I haven’t mentioned this yet, for reasons which I will discuss shortly.
That is a U.S.-model Inspiron 600m, which I acquired earlier this week and I have been playtesting since. It’s in lovely condition and runs like a champ, with a 1.4Ghz Celeron M, 768Mb, a 5400rpm 40Gb hard drive and an ATI Radeon Mobility FireGL 9000 running against a 1024×768 display.
It came to me after a series of mysterious lockups and freezes, all of which have disappeared since installing Ubuntu on it (the previous owner preferred Windows — an issue I have not pressed). The real debate now is whether or not this should replace the 8000 I have kept as top dog for the past three years or so.

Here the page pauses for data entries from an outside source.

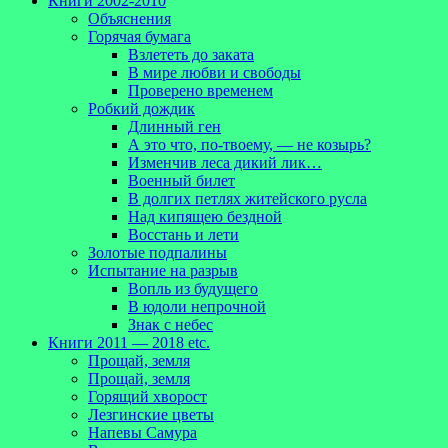
Книги 2002-2010
Объяснения
Горячая бумага
Взлететь до заката
В мире любви и свободы
Проверено временем
Робкий дождик
Длинный ген
А это что, по-твоему, — не козырь?
Изменчив леса дикий лик…
Военный билет
В долгих петлях житейского русла
Над кипящею бездной
Восстань и лети
Золотые подпалины
Испытание на разрыв
Вопль из будущего
В юдоли непрочной
Знак с небес
Книги 2011 — 2018 etc.
Прощай, земля
Прощай, земля
Горящий хворост
Лезгинские цветы
Напевы Самура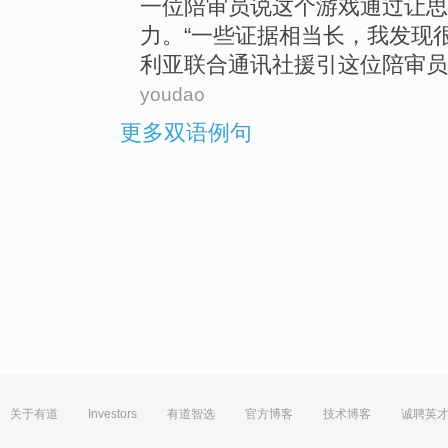
一位
陪审员
说
这个
游戏通过让思
力
。“
一些
证据
相当
长
，
我
发现
利亚
联合
通讯社援引这位陪审员
youdao
更多双语例句
关于有道
Investors
有道智选
官方博客
技术博客
诚聘英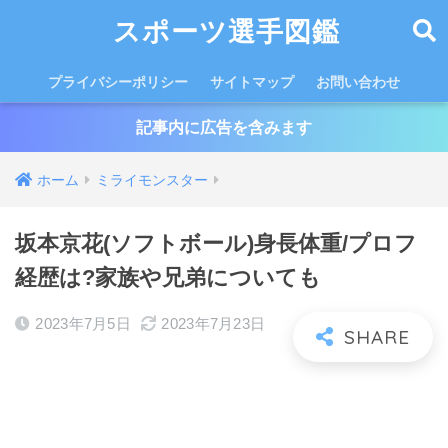
スポーツ選手図鑑
プライバシーポリシー
サイトマップ
お問い合わせ
記事内に広告を含みます
ホーム
ミライモンスター
坂本京花(ソフトボール)身長体重/プロフ
経歴は?家族や兄弟についても
2023年7月5日
2023年7月23日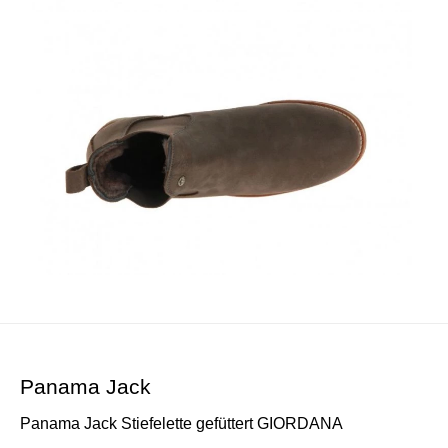
Panama Jack
Panama Jack Stiefelette gefüttert GIORDANA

As I see it, this is a faster, newer machine that works well and has a lot of amenities I wish were on the 8000 — things like USB 2.0, and a strong video card (even though this one has less memory). It runs nicely with Ubuntu and while I haven’t put Crux or Arch into place, I have confidence. And it’s a cleaner, lighter machine, which is appealing these days.
The downsides are rather hefty though. I like the modular drive in the 8000, which this one lacks. And technically it’s a smaller display and less video memory, which I should look down on.

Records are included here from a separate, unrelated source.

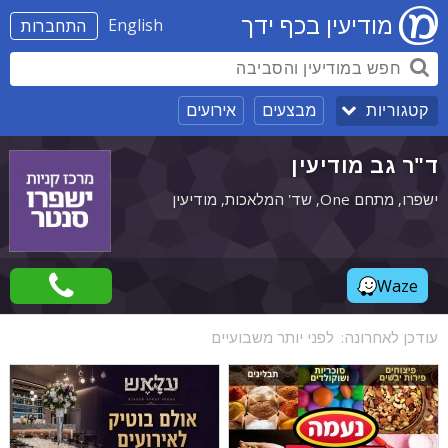
מודיעין בכף ידך
English
התחברות
מבצעים
אירועים
קטגוריות
ד"ר גב מודיעין
ישפרו, מתחם One, שד' המלאכות, מודיעין
Waze
עודכן לאחרונה:
לפני יותר משבועיים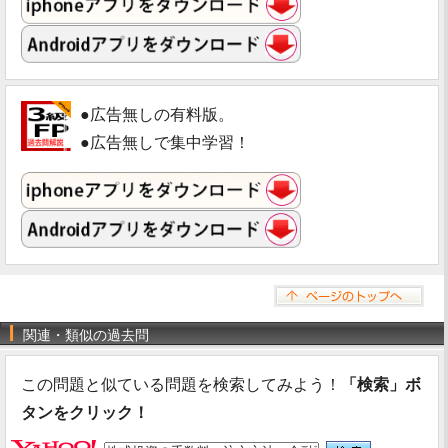
●広告無しの有料版。
●広告無しで集中学習！
関連・類似の過去問
この問題と似ている問題を検索してみよう！
「検索」ボ
タンをクリック！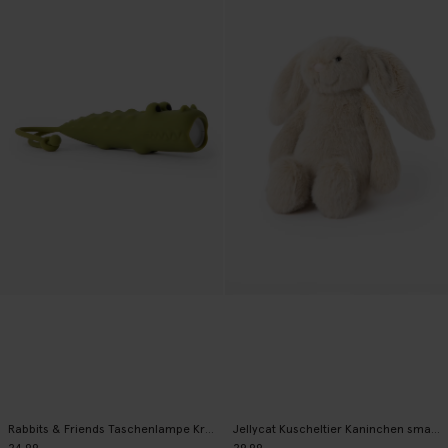
Rabbits & Friends Taschenlampe Krokodil
Jellycat Kuscheltier Kaninchen small - weiß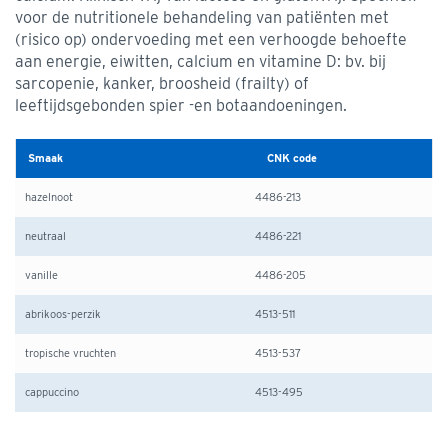
voor de nutritionele behandeling van patiënten met
(risico op) ondervoeding met een verhoogde behoefte
aan energie, eiwitten, calcium en vitamine D: bv. bij
sarcopenie, kanker, broosheid (frailty) of
leeftijdsgebonden spier -en botaandoeningen.
Smaak
CNK code
hazelnoot
4486-213
neutraal
4486-221
vanille
4486-205
abrikoos-perzik
4513-511
tropische vruchten
4513-537
cappuccino
4513-495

But the biggest faults I can find right now are the network connections. As if a Broadcom 4318 wireless card wasn’t bad enough, it also has a 4401-based wired connector. This is the kind of hardware I usually try to avoid, just on scruples.

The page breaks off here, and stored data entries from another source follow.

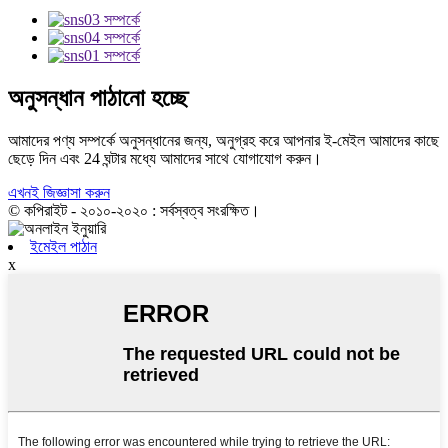
অনুসন্ধান পাঠানো হচ্ছে
আমাদের পণ্য সম্পর্কে অনুসন্ধানের জন্য, অনুগ্রহ করে আপনার ই-মেইল আমাদের কাছে
ছেড়ে দিন এবং 24 ঘন্টার মধ্যে আমাদের সাথে যোগাযোগ করুন।
এখনই জিজ্ঞাসা করুন
© কপিরাইট - ২০১০-২০২০ : সর্বস্বত্ব সংরক্ষিত।
ইমেইল পাঠান
x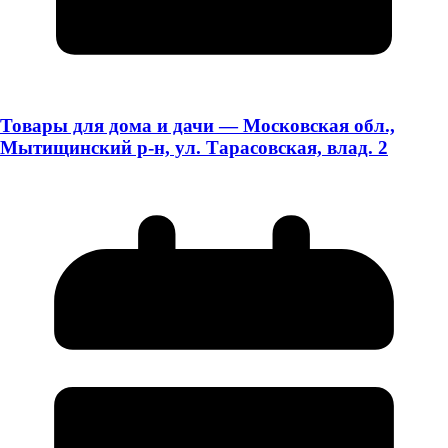
Товары для дома и дачи — Московская обл.,
Мытищинский р-н, ул. Тарасовская, влад. 2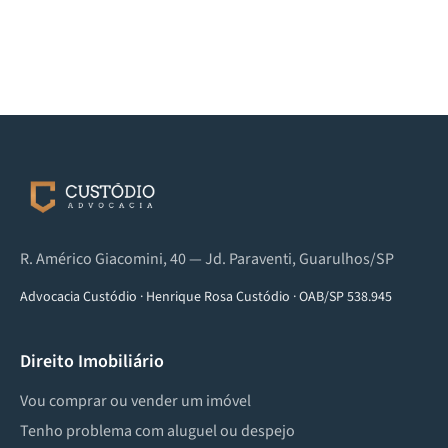
R. Américo Giacomini, 40 — Jd. Paraventi, Guarulhos/SP
Advocacia Custódio
·
Henrique Rosa Custódio
·
OAB/SP 538.945
Direito Imobiliário
Vou comprar ou vender um imóvel
Tenho problema com aluguel ou despejo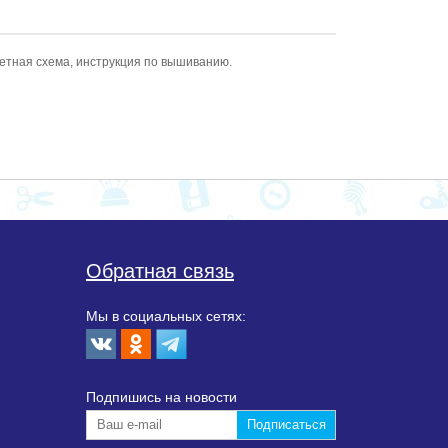
етная схема, инструкция по вышиванию.
Обратная связь
Мы в социальных сетях:
Подпишиcь на новости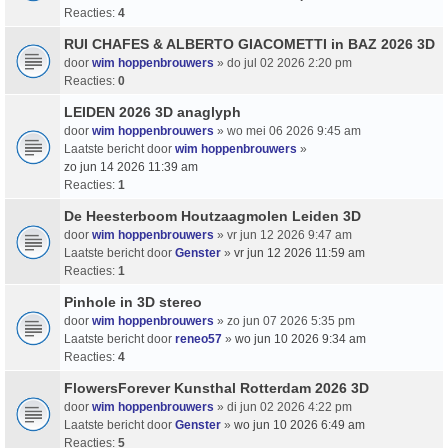
Reacties:
4
RUI CHAFES & ALBERTO GIACOMETTI in BAZ 2026 3D
door
wim hoppenbrouwers
» do jul 02 2026 2:20 pm
Reacties:
0
LEIDEN 2026 3D anaglyph
door
wim hoppenbrouwers
» wo mei 06 2026 9:45 am
Laatste bericht door
wim hoppenbrouwers
»
zo jun 14 2026 11:39 am
Reacties:
1
De Heesterboom Houtzaagmolen Leiden 3D
door
wim hoppenbrouwers
» vr jun 12 2026 9:47 am
Laatste bericht door
Genster
»
vr jun 12 2026 11:59 am
Reacties:
1
Pinhole in 3D stereo
door
wim hoppenbrouwers
» zo jun 07 2026 5:35 pm
Laatste bericht door
reneo57
»
wo jun 10 2026 9:34 am
Reacties:
4
FlowersForever Kunsthal Rotterdam 2026 3D
door
wim hoppenbrouwers
» di jun 02 2026 4:22 pm
Laatste bericht door
Genster
»
wo jun 10 2026 6:49 am
Reacties:
5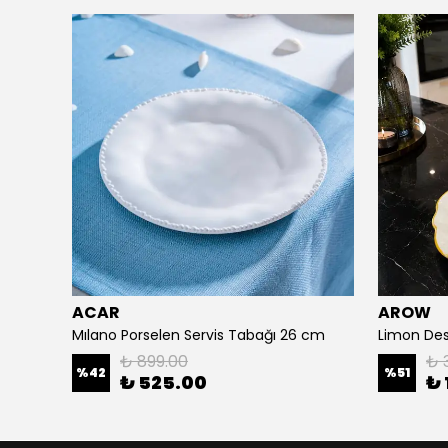
ACAR
AROW
Mılano Porselen Servis Tabağı 26 cm
₺ 899.00
₺ 
%
42
%
51
₺ 525.00
₺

The wireless card is acceptable, what with fwcutter and the like at my disposal. But the irony of these two is that even with a clean Windows XP installation (something I tried as a troubleshooting measure for the previous owner) the wired connector was unusable. I tried the Windows drivers, the original Dell drivers, the updated Dell drivers and even the drivers off the Broadcom home page — and nothing would work.
Not that it matters much. I am leaning toward keeping this, and using it as the high-end compiler and distro test bed, much like what I do with the 8000 now. I’d be happier with a little more speed and different network hardware, but the verdict is still out. I have some time to think it over.